Required action: Give every line of the rows as a JSON list of strings, one string per line and blank lines omitted, starting with the first line and going on through the line containing "mvn package".

Material for this task:
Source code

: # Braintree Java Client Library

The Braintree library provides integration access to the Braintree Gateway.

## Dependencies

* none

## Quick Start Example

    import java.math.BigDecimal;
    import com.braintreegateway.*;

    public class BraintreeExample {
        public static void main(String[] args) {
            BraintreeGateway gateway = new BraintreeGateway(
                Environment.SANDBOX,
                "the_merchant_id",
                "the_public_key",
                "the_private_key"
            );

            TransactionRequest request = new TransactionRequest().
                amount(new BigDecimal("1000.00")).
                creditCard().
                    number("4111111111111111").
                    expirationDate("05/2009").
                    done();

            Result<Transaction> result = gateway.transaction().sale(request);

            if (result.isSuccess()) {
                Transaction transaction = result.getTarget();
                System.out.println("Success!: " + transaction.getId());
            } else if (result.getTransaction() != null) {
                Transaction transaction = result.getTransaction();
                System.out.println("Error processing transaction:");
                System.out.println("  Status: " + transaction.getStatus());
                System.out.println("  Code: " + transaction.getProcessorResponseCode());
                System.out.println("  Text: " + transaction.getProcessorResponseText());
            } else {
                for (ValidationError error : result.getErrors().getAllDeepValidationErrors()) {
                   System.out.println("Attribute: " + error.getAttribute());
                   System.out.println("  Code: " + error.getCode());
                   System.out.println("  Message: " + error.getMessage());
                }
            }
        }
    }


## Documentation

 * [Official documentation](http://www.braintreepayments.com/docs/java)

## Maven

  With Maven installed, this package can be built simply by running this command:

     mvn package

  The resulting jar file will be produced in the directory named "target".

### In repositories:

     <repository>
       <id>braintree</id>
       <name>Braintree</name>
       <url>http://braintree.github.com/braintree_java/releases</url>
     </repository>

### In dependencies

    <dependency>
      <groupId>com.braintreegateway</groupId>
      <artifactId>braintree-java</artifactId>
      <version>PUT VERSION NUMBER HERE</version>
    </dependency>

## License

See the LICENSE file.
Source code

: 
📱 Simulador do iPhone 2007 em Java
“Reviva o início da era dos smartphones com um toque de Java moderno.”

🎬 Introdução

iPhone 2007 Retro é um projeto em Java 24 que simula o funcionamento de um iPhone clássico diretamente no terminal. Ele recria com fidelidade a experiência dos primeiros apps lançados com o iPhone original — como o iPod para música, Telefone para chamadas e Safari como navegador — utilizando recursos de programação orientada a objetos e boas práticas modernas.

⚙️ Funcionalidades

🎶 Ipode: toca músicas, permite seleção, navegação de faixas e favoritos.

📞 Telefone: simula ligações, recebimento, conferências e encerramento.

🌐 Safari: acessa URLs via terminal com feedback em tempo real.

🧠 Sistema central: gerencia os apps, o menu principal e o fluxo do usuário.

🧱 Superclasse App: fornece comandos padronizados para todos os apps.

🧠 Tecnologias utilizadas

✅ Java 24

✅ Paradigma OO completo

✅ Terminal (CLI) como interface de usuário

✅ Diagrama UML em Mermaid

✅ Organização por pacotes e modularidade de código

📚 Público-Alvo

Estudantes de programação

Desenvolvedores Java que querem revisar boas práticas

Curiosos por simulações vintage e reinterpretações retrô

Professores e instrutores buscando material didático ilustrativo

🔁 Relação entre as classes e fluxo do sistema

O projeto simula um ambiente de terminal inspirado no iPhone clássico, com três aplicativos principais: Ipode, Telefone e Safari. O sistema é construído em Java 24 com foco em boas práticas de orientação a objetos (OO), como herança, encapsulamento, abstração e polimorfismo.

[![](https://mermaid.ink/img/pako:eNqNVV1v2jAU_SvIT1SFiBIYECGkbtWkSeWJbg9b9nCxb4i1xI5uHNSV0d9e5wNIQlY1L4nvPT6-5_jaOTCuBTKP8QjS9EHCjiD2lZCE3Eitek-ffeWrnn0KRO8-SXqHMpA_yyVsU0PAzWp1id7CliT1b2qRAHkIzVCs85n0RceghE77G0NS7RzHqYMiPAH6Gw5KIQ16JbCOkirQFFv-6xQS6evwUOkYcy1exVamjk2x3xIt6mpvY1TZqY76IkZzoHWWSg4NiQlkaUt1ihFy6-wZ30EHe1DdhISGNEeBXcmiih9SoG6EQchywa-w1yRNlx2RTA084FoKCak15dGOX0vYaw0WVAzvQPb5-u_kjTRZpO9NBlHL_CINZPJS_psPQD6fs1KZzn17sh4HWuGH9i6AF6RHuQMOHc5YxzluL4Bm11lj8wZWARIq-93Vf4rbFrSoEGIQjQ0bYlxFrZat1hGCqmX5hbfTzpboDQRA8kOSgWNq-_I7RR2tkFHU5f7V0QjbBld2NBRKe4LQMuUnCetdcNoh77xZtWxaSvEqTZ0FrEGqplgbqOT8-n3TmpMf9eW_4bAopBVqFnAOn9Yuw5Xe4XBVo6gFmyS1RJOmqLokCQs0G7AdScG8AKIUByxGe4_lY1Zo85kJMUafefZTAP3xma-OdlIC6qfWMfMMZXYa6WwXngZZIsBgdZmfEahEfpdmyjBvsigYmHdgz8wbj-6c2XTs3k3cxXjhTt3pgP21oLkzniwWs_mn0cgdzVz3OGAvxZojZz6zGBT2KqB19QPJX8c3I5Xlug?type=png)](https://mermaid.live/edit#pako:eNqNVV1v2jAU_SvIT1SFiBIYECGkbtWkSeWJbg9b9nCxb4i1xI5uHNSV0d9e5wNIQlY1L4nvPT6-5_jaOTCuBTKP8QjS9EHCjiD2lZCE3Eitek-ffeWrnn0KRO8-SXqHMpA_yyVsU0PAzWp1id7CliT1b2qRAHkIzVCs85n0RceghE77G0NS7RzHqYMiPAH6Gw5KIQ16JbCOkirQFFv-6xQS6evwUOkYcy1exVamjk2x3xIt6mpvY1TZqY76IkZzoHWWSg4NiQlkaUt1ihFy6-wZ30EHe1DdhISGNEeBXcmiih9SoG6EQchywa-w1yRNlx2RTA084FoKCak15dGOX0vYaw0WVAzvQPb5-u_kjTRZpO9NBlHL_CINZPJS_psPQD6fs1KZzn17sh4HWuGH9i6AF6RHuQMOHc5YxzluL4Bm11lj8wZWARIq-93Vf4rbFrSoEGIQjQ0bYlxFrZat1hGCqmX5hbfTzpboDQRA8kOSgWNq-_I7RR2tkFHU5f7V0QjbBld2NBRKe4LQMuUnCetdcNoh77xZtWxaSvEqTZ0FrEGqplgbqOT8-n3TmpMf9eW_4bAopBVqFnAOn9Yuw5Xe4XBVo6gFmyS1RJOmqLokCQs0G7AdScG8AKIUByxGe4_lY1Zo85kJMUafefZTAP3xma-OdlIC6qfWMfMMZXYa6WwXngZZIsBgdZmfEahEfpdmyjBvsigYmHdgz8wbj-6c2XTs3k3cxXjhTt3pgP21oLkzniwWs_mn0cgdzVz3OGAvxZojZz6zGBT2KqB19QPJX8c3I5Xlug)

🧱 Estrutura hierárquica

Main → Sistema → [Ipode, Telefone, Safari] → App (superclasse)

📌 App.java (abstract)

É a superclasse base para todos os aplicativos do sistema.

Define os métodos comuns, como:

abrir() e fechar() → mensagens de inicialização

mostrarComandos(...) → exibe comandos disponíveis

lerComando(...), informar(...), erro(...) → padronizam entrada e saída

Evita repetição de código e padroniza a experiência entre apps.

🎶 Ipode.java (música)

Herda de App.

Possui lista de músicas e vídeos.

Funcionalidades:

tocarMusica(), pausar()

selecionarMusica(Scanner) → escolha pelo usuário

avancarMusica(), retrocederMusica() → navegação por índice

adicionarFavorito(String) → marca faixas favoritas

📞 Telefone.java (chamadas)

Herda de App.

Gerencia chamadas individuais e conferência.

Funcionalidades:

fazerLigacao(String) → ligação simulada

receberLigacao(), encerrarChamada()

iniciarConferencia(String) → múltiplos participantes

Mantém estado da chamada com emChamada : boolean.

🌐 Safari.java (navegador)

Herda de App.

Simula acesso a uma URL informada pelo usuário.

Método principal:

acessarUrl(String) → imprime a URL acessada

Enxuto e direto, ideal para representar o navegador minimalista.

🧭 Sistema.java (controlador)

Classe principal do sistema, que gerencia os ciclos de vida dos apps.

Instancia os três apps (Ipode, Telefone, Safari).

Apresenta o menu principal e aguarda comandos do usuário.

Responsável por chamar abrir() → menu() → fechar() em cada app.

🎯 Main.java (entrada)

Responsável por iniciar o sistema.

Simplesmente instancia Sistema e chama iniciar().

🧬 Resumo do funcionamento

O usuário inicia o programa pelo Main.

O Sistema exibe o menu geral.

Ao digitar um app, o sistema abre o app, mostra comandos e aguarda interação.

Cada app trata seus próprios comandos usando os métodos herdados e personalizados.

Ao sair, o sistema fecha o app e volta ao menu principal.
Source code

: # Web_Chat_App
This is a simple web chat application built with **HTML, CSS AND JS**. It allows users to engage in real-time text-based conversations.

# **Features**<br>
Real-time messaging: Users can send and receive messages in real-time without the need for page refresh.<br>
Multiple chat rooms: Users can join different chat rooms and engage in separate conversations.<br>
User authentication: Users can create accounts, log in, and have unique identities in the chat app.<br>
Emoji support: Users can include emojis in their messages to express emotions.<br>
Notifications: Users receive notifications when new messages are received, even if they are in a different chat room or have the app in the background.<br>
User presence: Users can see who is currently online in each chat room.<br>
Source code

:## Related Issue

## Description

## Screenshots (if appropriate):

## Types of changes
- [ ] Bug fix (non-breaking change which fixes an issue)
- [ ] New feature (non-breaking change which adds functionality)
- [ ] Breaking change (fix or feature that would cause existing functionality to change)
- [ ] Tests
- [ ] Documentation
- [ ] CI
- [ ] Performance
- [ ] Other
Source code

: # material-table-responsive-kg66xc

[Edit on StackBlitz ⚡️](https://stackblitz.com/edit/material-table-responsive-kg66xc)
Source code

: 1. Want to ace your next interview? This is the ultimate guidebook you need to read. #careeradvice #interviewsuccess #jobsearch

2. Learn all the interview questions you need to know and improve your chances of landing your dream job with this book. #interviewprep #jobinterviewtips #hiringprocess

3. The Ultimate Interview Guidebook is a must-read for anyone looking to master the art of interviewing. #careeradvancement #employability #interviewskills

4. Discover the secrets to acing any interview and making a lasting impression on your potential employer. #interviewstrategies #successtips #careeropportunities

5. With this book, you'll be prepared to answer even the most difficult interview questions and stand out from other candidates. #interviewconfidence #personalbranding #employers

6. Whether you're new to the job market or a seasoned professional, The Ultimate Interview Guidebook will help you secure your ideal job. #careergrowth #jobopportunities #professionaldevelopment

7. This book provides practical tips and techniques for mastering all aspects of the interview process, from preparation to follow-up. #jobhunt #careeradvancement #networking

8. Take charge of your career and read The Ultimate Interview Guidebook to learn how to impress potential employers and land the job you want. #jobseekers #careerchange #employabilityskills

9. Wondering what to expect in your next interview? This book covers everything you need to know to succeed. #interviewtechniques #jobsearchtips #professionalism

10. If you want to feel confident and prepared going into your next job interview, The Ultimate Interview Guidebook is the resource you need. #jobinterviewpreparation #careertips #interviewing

Output below:
[
  "Source code",
  ": # Braintree Java Client Library",
  "The Braintree library provides integration access to the Braintree Gateway.",
  "## Dependencies",
  "* none",
  "## Quick Start Example",
  "    import java.math.BigDecimal;",
  "    import com.braintreegateway.*;",
  "    public class BraintreeExample {",
  "        public static void main(String[] args) {",
  "            BraintreeGateway gateway = new BraintreeGateway(",
  "                Environment.SANDBOX,",
  "                \"the_merchant_id\",",
  "                \"the_public_key\",",
  "                \"the_private_key\"",
  "            );",
  "            TransactionRequest request = new TransactionRequest().",
  "                amount(new BigDecimal(\"1000.00\")).",
  "                creditCard().",
  "                    number(\"4111111111111111\").",
  "                    expirationDate(\"05/2009\").",
  "                    done();",
  "            Result<Transaction> result = gateway.transaction().sale(request);",
  "            if (result.isSuccess()) {",
  "                Transaction transaction = result.getTarget();",
  "                System.out.println(\"Success!: \" + transaction.getId());",
  "            } else if (result.getTransaction() != null) {",
  "                Transaction transaction = result.getTransaction();",
  "                System.out.println(\"Error processing transaction:\");",
  "                System.out.println(\"  Status: \" + transaction.getStatus());",
  "                System.out.println(\"  Code: \" + transaction.getProcessorResponseCode());",
  "                System.out.println(\"  Text: \" + transaction.getProcessorResponseText());",
  "            } else {",
  "                for (ValidationError error : result.getErrors().getAllDeepValidationErrors()) {",
  "                   System.out.println(\"Attribute: \" + error.getAttribute());",
  "                   System.out.println(\"  Code: \" + error.getCode());",
  "                   System.out.println(\"  Message: \" + error.getMessage());",
  "                }",
  "            }",
  "        }",
  "    }",
  "## Documentation",
  " * [Official documentation](http://www.braintreepayments.com/docs/java)",
  "## Maven",
  "  With Maven installed, this package can be built simply by running this command:",
  "     mvn package"
]